Researchers analyzed data from 1998 to 2010 among adults 65 years and older and found an 8% increase in falls — a relative increase of nearly 30%.
“We expected an increase because older adults are getting older and there are more 80- and 90-year-old adults than before, but we were very surprised to find that the increase in falls was not due to the changing demography,” Christine Cigolle, MD, MPH, assistant professor in the departments of Family Medicine and Internal Medicine at the University of Michigan, research scientist at the VA Ann Arbor Healthcare System Geriatric Research, Education and Clinical Center (GRECC) and lead author of the study, said in a press release.
“We saw a higher number of falls across all age groups — not just the oldest — and that was unexpected,” Cigolle said.
Cigolle and colleagues looked at trends in falling within a nationally representative sample of middle-aged and older adults in the Health and Retirement Study, conducted by the U-M Institute for Social Research on behalf of the National Institute of Aging.
Falling was defined as at least one self-reported fall in the preceding 2 years.
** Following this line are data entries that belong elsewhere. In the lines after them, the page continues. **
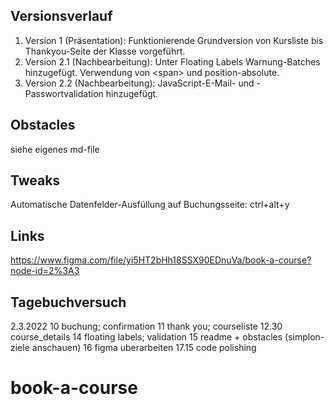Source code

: ## Versionsverlauf

1. Version 1 (Präsentation): Funktionierende Grundversion von Kursliste bis Thankyou-Seite der Klasse vorgeführt.
2. Version 2.1 (Nachbearbeitung): Unter Floating Labels Warnung-Batches hinzugefügt. Verwendung von \<span\> und position-absolute.
3. Version 2.2 (Nachbearbeitung): JavaScript-E-Mail- und -Passwortvalidation hinzugefügt.

## Obstacles

siehe eigenes md-file

## Tweaks

Automatische Datenfelder-Ausfüllung auf Buchungsseite: ctrl+alt+y
  
## Links
  
https://www.figma.com/file/yi5HT2bHh18SSX90EDnuVa/book-a-course?node-id=2%3A3
  
## Tagebuchversuch

2.3.2022
10 buchung; confirmation
11 thank you; courseliste
12.30 course_details
14 floating labels; validation
15 readme + obstacles (simplon-ziele anschauen)
16 figma uberarbeiten
17.15 code polishing

# book-a-course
Among all adults 65 years and older, the 2-year prevalence of self-reported falls increased from about 28% in 1998 to 36% in 2010.
Despite the greater prevalence of reported falls, however, the researchers did not find that older adults were reporting more fall injuries.
Further research is needed to identify possible reasons behind the numbers, such as an increase in fall risk factors (eg, cardiovascular and psychiatric medications that may have side effects like dizziness) or an increase in fall risk behavior.
Cigolle C. JAMA Intern Med. 2015;doi:10.1001/jamainternmed.2014.7533.
Disclosure: Cigolle is supported by grant K08 AG031837 from the National Institute on Aging.